Vivían en un piso muy grande, de renta antigua, alquilado por la abuela de uno de ellos. La señora ya vivía con uno de sus hijos, por lo que el piso quedó vacío, y era una pena no aprovecharlo, con lo barato que resultaba. La única consigna era no liarla. Se tenía que evitar que los vecinos se quejaran por ruidos a los propietarios y estos se enterasen así de que ya no vivía la inquilina, sino otras personas; en ese caso, tenían derecho a rescindir el contrato. Pero esto no era problema para los cuatro amigos. Eran fumetas de lo más tranquilo y amantes del cine. Tenían un proyector en casa de primera calidad, y se pasaban los ratos libres viendo buenas películas en pantalla grande.
Un día, uno de los colegas decidió dar el paso e irse a vivir con la novia. La habitación quedó vacía, y justo era la más grande. Al principio le echaron de menos y pensaron en proponer convivencia a otro de sus amigos. Pero enseguida vieron la luz: era un lugar perfecto para una plantación. La habitación era enorme y daba a un patio interior amplio y sin muchos vecinos. Si se hacían bien las cosas, nadie tenía por qué enterarse. Se pusieron manos a la obra, y en pocas semanas ya tenían unos cuantos esquejes bien acomodados en sus macetas.
Todo funcionaba a la perfección: en apenas tres meses podrían estar fumando su propia hierba, y se ahorrarían todo lo que se gastaban mensualmente en las asociaciones del barrio, que no era poco. Y si había excedente, se vendería a los amigos a precio de coste, incluyendo el precio de la habitación; un asunto redondo. Pero, como os podréis imaginar, si esta historia se cuenta aquí es porque hubo problemas legales.

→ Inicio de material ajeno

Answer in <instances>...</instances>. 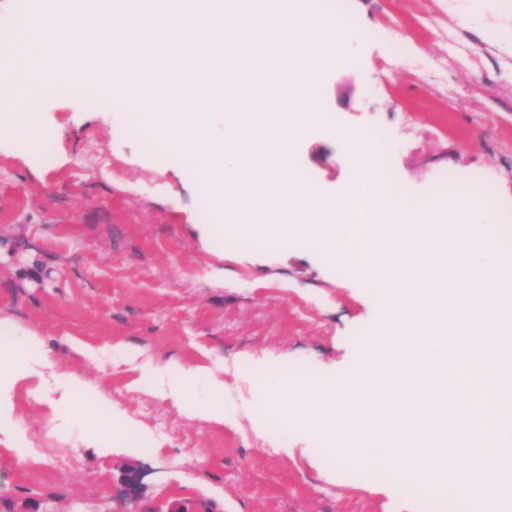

Cuando habían pasado dos meses, y sin previo aviso, un día llamaron a la puerta. El más joven de los amigos, que estaba solo en casa, abrió la puerta y se quedó petrificado. Eran cuatro agentes de los Mossos d’Esquadra. Bueno, no iban con uniforme, pero se les identificaba a la legua: entre metro ochenta y metro noventa, de complexión atlética, pelo corto, cara cuadrada, morenos, con chaqueta y mochila oscura, y cara de tenerlo siempre todo controlado. Le hablaron con suavidad y educación, pero le dijeron que querían registrar la casa, que o bien él les permitía el paso o bien vendrían con una orden y sería mucho peor. En concreto, el que era el jefe le dijo: “Queremos descartar que no se esté cometiendo un delito en esta casa”, sin decirle qué delito.
El chaval les dejó entrar, abrumado por la situación, y los Mossos accedieron contentos a la vivienda. Fueron abriendo puertas hasta que encontraron lo que buscaban. Les llevó un rato desmontar la plantación y hacer el recuento: 705 plantas, con una altura de 25 cm, y otras 60 de un metro de altura. Lo pesaron grosso modo en 16 kg de materia vegetal. Se llevaron detenido al ocupante de la vivienda, y posteriormente procesaron a los tres amigos, incluso también al cuarto, que se había ido a vivir con la novia, pero a este le archivaron el caso en instrucción. Los demás declararon que era para su propio consumo, que era un cultivo compartido sin ninguna intención de su venta indiscriminada a terceros.
Sin embargo, el pesaje era elevado; salía una cantidad neta de 4 kg, según unos cálculos, y el juez de instrucción decidió llevarlo juicio. En el acto del juicio, con carácter previo a la práctica de la prueba, el abogado de las defensas solicitó la declaración de nulidad de la entrada y registro, por ser inválido el consentimiento prestado por el acusado. Sostuvo el abogado que el mosso d’esquadra no advirtió al acusado de que la entrada y registro estaban motivados por la existencia de indicios de la comisión de un delito contra la salud pública, tan solo le dijo que querían entrar para ver si se estaba cometiendo un posible delito. Según el abogado, el consentimiento estaba viciado porque no se dio a la persona requerida toda la información relativa al consentimiento que tenía que prestar, por lo que no era un consentimiento informado, y por lo tanto, no había consentimiento.
El juez decidió continuar el acto del juicio y reservarse la decisión para el momento del dictado de la sentencia. Al cabo de unas semanas, los tres amigos recibieron el notición. El juez había aceptado el alegato del abogado, declarando nula la entrada y registro, y por lo tanto, todas las pruebas de cargo, de modo que dictó una sentencia absolutoria. Desde luego, tuvieron mucha suerte por haberles tocado un juez progresista.